The reply to the records below should contain exactly the lines from the line with "CAE INC: 997204.6 -> 925000" through the line with "BANK MANDIRI TBK UNSPON ADR: 328635 -> 625000", and nothing besides.
*** SUPPLIED RECORDS Section Begins ***
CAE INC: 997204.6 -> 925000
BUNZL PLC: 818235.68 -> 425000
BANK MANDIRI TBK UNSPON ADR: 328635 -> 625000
*** SUPPLIED RECORDS Section Ends ***
*** SUPPLIED RECORDS Section Begins ***
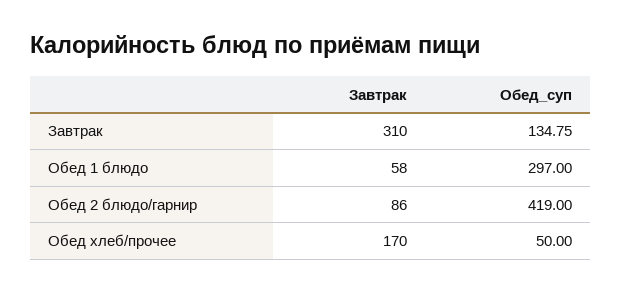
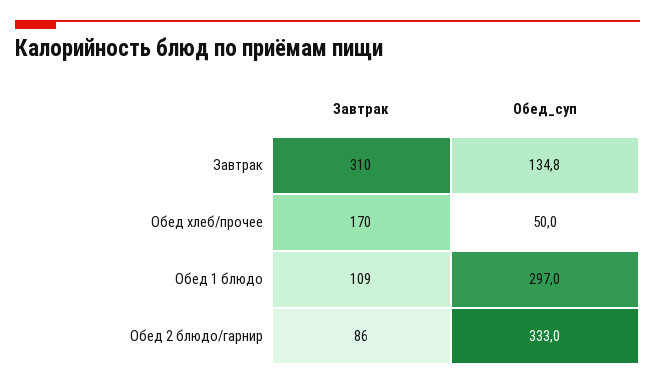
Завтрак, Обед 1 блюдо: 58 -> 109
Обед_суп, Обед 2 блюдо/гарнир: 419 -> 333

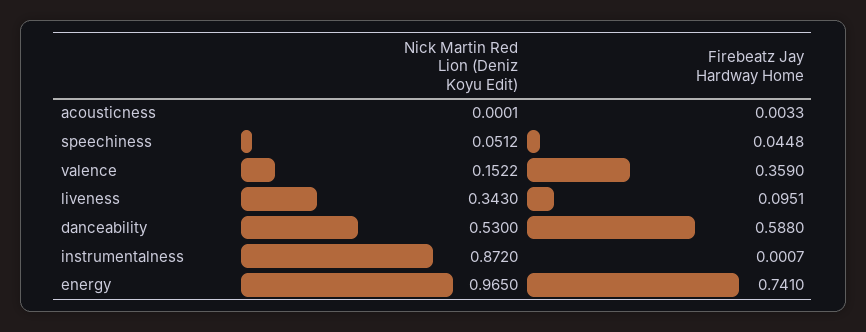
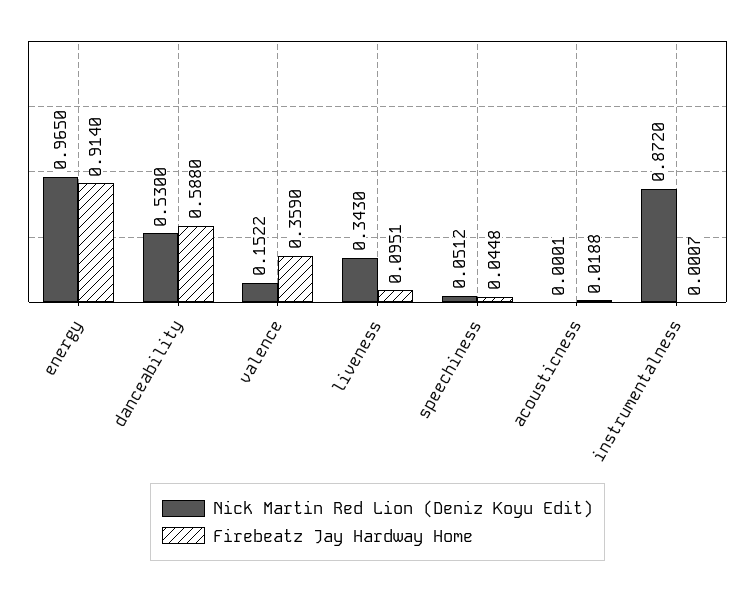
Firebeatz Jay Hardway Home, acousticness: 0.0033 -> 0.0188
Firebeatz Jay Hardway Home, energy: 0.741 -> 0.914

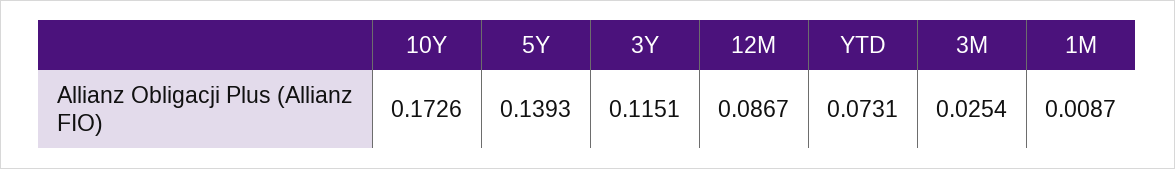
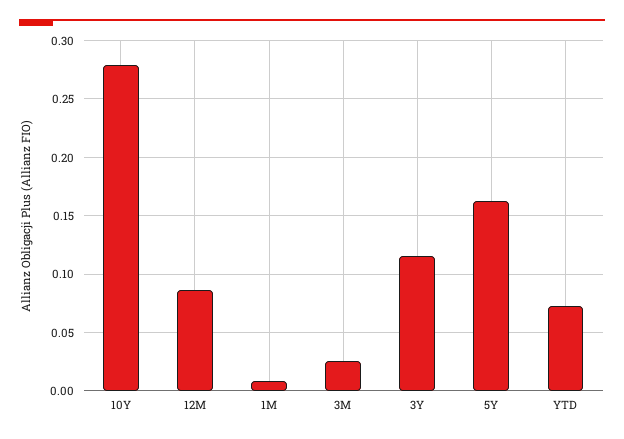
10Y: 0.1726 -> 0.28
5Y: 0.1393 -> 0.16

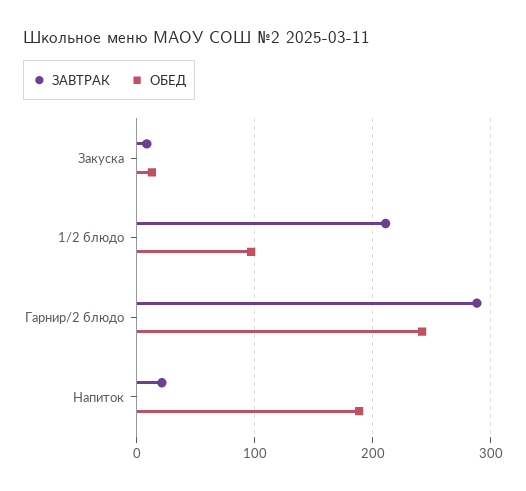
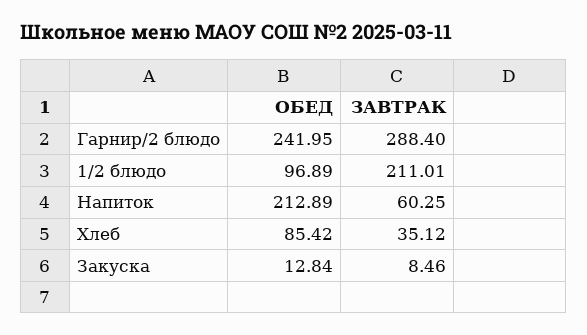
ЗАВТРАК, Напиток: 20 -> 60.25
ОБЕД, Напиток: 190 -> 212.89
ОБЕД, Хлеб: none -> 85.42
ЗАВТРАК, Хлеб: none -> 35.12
*** SUPPLIED RECORDS Section Ends ***
» **REPLY TO THE EXERCISE**
CAE INC: 997204.6 -> 925000
BUNZL PLC: 818235.68 -> 425000
BANK MANDIRI TBK UNSPON ADR: 328635 -> 625000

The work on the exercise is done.